Speaking at the launch, on Tuesday November 30, Advocate Michelle Adams, the acting Western Cape Regional Court president, said magistrates were most often presented with the crime a woman had committed but not the reasons behind it.

“We are not given pertinent information. Don’t judge someone if you don’t know the options they had. It takes a village to raise a child, and, in this case, the child is the pilot project and the village is all the stakeholders,” she said.

Advocate Bonnie Currie Gamwo, special director of public prosecutions in the NPA’s Sexual Offences and Community Affairs (SOCA) Unit, cautioned however that the project would not be a “free-for-all”.

“While it may appear odd as the NPA to try and keep people out of prison, I believe in justice and fairness. For this project to achieve, justice and fairness must permeate. It should not just be about keeping women out of prison. We can only mediate or deviate instead of prison, with appropriate cases, as it is not a free-for-all. There are times where women who are in abusive relationships make bad decisions. If this project is successful, I would say let’s roll it out to other courts and provinces.”

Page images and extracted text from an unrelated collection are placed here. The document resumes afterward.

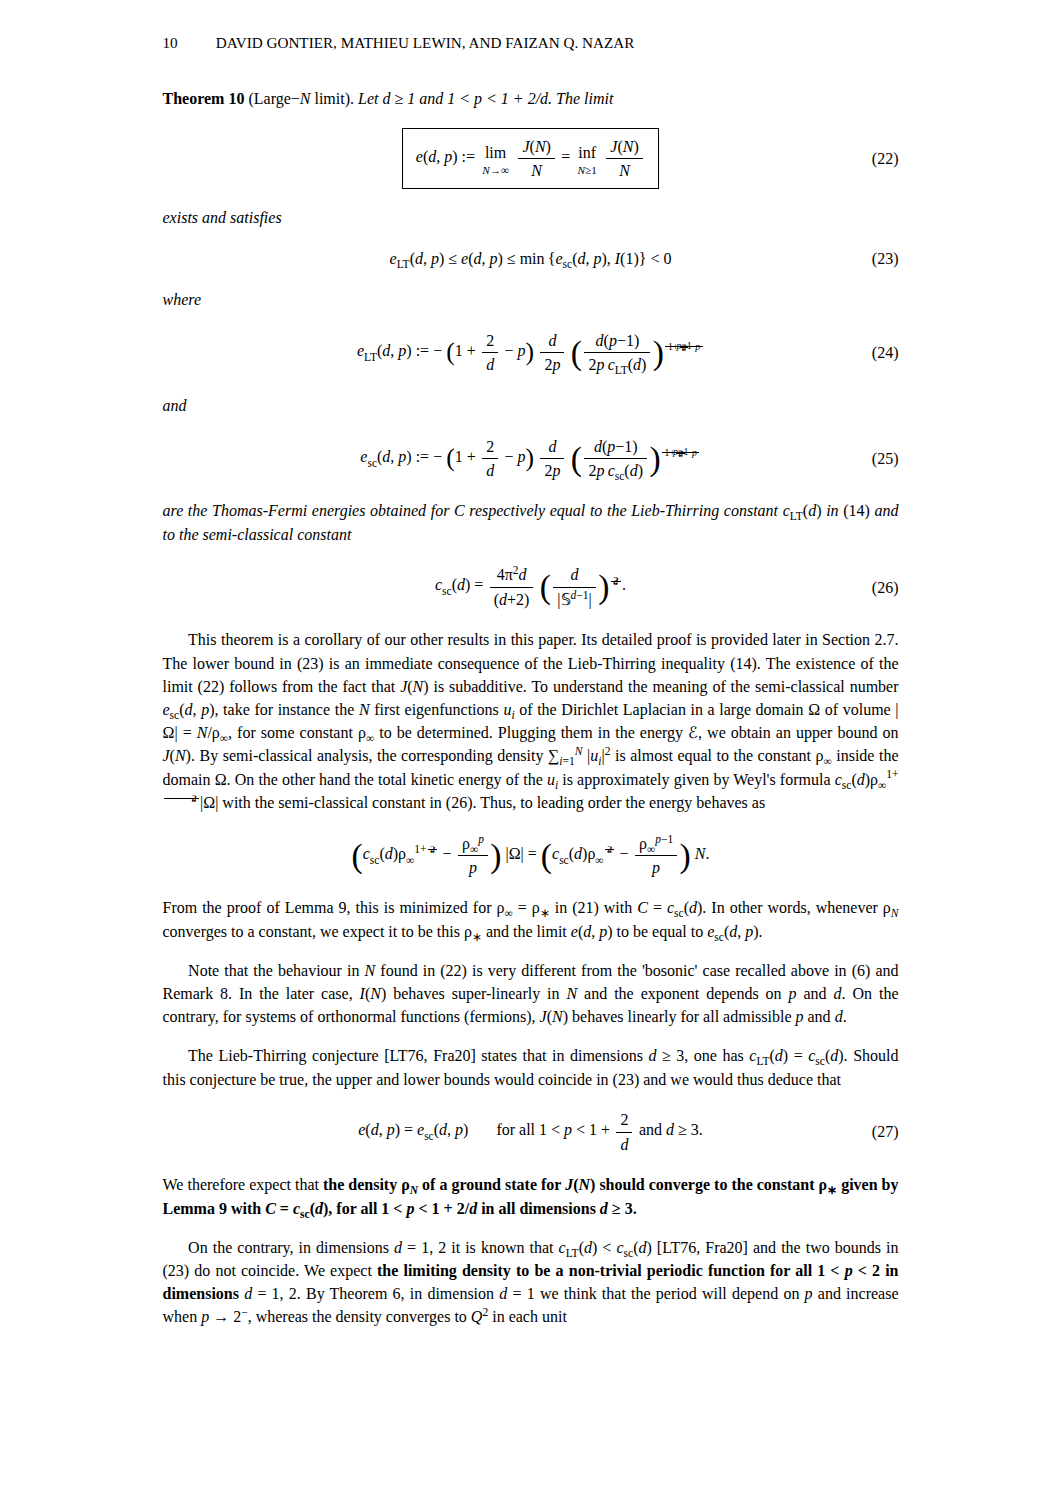10 DAVID GONTIER, MATHIEU LEWIN, AND FAIZAN Q. NAZAR
Theorem 10 (Large−N limit). Let d ≥ 1 and 1 < p < 1 + 2/d. The limit
e(d, p) := lim N→∞ J(N) N = inf N≥1 J(N) N (22)
exists and satisfies
eLT(d, p) ≤ e(d, p) ≤ min {esc(d, p), I(1)} < 0 (23)
where
eLT(d, p) := − (1 + 2 d − p) d 2p (d(p−1) 2p cLT(d))p−11+2 d−p (24)
and
esc(d, p) := − (1 + 2 d − p) d 2p (d(p−1) 2p csc(d))p−11+2 d−p (25)
are the Thomas-Fermi energies obtained for C respectively equal to the Lieb-Thirring constant cLT(d) in (14) and to the semi-classical constant
csc(d) = 4π2d(d+2) (d|𝕊d−1|)2 d. (26)
This theorem is a corollary of our other results in this paper. Its detailed proof is provided later in Section 2.7. The lower bound in (23) is an immediate consequence of the Lieb-Thirring inequality (14). The existence of the limit (22) follows from the fact that J(N) is subadditive. To understand the meaning of the semi-classical number esc(d, p), take for instance the N first eigenfunctions ui of the Dirichlet Laplacian in a large domain Ω of volume |Ω| = N/ρ∞, for some constant ρ∞ to be determined. Plugging them in the energy ℰ, we obtain an upper bound on J(N). By semi-classical analysis, the corresponding density ∑i=1N |ui|2 is almost equal to the constant ρ∞ inside the domain Ω. On the other hand the total kinetic energy of the ui is approximately given by Weyl's formula csc(d)ρ∞1+2 d|Ω| with the semi-classical constant in (26). Thus, to leading order the energy behaves as
(csc(d)ρ∞1+2 d − ρ∞p p) |Ω| = (csc(d)ρ∞2 d − ρ∞p−1 p) N.
From the proof of Lemma 9, this is minimized for ρ∞ = ρ∗ in (21) with C = csc(d). In other words, whenever ρN converges to a constant, we expect it to be this ρ∗ and the limit e(d, p) to be equal to esc(d, p).
Note that the behaviour in N found in (22) is very different from the 'bosonic' case recalled above in (6) and Remark 8. In the later case, I(N) behaves super-linearly in N and the exponent depends on p and d. On the contrary, for systems of orthonormal functions (fermions), J(N) behaves linearly for all admissible p and d.
The Lieb-Thirring conjecture [LT76, Fra20] states that in dimensions d ≥ 3, one has cLT(d) = csc(d). Should this conjecture be true, the upper and lower bounds would coincide in (23) and we would thus deduce that
e(d, p) = esc(d, p) for all 1 < p < 1 + 2 d and d ≥ 3. (27)
We therefore expect that the density ρN of a ground state for J(N) should converge to the constant ρ∗ given by Lemma 9 with C = csc(d), for all 1 < p < 1 + 2/d in all dimensions d ≥ 3.
On the contrary, in dimensions d = 1, 2 it is known that cLT(d) < csc(d) [LT76, Fra20] and the two bounds in (23) do not coincide. We expect the limiting density to be a non-trivial periodic function for all 1 < p < 2 in dimensions d = 1, 2. By Theorem 6, in dimension d = 1 we think that the period will depend on p and increase when p → 2−, whereas the density converges to Q2 in each unit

Ms Peters, who runs a feeding project from her home in Bridgetown, said that with Covid-19, many – like her organisation – had responded immediately to the food crisis. However, the Callas Foundation had soon evolved into being more than just a place to go for a meal – it had also become a refuge for women, which had led to the organisation starting a support group.

“What we found is that women who misuse substances are more often in violent relationships. With the hard lockdown, and limited ways of getting their next fix, the violence perpetrated against women escalated. I am passionate about advocating for young women who are being abused. I am that young woman, for I too, was gang-raped. This initiative is for non-custodial measures for women who deserve this, and not those who committed violent crime and are a danger to themselves or society. I am super excited that we are launching this in Athlone,” Ms Peters said.

Dr Linda Naidoo, from UNODC’s Regional Office for Southern Africa, said gender violence was a “key pathway” to women’s imprisonment, and imprisonment harmed the woman, her children and the community.

She added that women who ended up on the wrong side of the law were often there because of gender violence and substance abuse. There was a lack of drug-rehabilitation programmes specifically for women, she added.

“Since the year 2000, the population of women in prison has increased significantly. This (project) has been a two-year journey of research where we looked at interventions and policies, among others,” Dr Naidoo said.

Social Development MEC Sharna Fernandez said it was important to know when imprisonment was appropriate and when it was not.

“We all need to join hands to address the underlying issues, so that we can help women in conflict with the law to turn their lives around. Community engagement is also key.”

Zelna Jansen, a consultant who works closely with the Callas Foundation, said the NPA and Legal Aid SA would identify certain cases for the project.

“We have draft monitoring tools, and by March next year, we will give feedback on the successes and challenges, and the pilot will finish in June.”

Dr Linda Naidoo from the UN Office on Drugs and Crime’s Regional Office for Southern Africa, said gender violence was a “key pathway” to women’s imprisonment.
Social Development MEC Sharna Fernandez said it was important to know when imprisonment was appropriate and when it was not
A pilot project, Interventions on Non-Custodial Measures for Women in Conflict with the Law, was launched at Athlone Stadium on Tuesday November 30.